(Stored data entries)
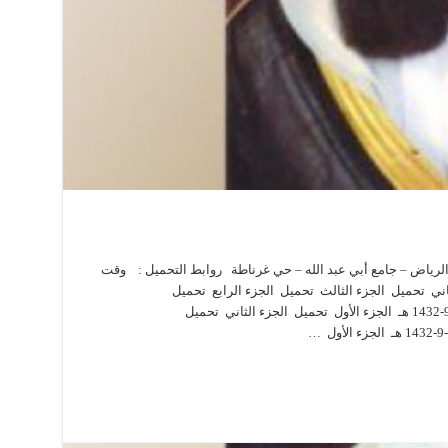
 الرياض – جامع أبي عبد الله – حي غرناطة روابط التحميل : وقت
 الجزء الثاني تحميل الجزء الثالث تحميل الجزء الرابع تحميل
*_*_*_*_*_*_*_*_*_*_*_*_* وقت البث : 9-9-1432 هـ الجزء الأول تحميل الجزء الثاني تحميل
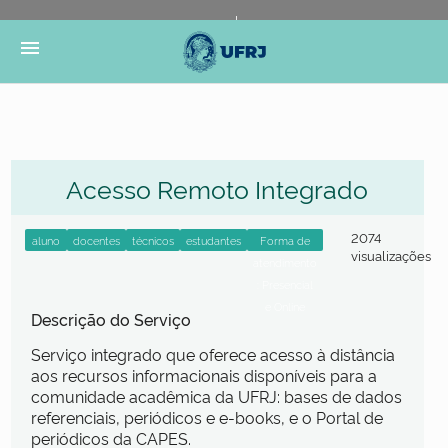
Portal do Governo Brasileiro
Atualize sua Barra de
menu
Governo
Acesso Remoto Integrado
2074
visualizações
Descrição do Serviço
Serviço integrado que oferece acesso à distância
aos recursos informacionais disponíveis para a
comunidade acadêmica da UFRJ: bases de dados
referenciais, periódicos e e-books, e o Portal de
periódicos da CAPES.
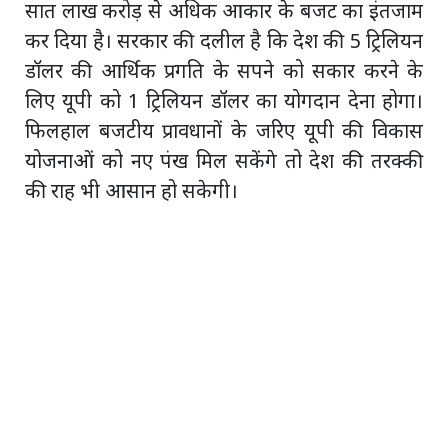
सात लाख करोड़ से अधिक आकार के बजट का इंतजाम
कर दिया है। सरकार की दलील है कि देश की 5 ट्रिलियन
डॉलर की आर्थिक प्रगति के सपने को सकार करने के
लिए यूपी को 1 ट्रिलियन डॉलर का योगदान देना होगा।
फिलहाल बजटीय प्रावधानों के जरिए यूपी की विकास
योजनाओं को नए पंख मिल सकेंगे तो देश की तरक्की
की राह भी आसान हो सकेगी।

_Requirement_
What is needed is a verbatim copy of every entry, with the pictures omitted.

_Exercise response_
 الرياض – جامع أبي عبد الله – حي غرناطة روابط التحميل : وقت
 الجزء الثاني تحميل الجزء الثالث تحميل الجزء الرابع تحميل
*_*_*_*_*_*_*_*_*_*_*_*_* وقت البث : 9-9-1432 هـ الجزء الأول تحميل الجزء الثاني تحميل
Portal do Governo Brasileiro
Atualize sua Barra de
menu
Governo
Acesso Remoto Integrado
2074
visualizações
Descrição do Serviço
Serviço integrado que oferece acesso à distância
aos recursos informacionais disponíveis para a
comunidade acadêmica da UFRJ: bases de dados
referenciais, periódicos e e-books, e o Portal de
periódicos da CAPES.
सात लाख करोड़ से अधिक आकार के बजट का इंतजाम
कर दिया है। सरकार की दलील है कि देश की 5 ट्रिलियन
डॉलर की आर्थिक प्रगति के सपने को सकार करने के
लिए यूपी को 1 ट्रिलियन डॉलर का योगदान देना होगा।
फिलहाल बजटीय प्रावधानों के जरिए यूपी की विकास
योजनाओं को नए पंख मिल सकेंगे तो देश की तरक्की
की राह भी आसान हो सकेगी।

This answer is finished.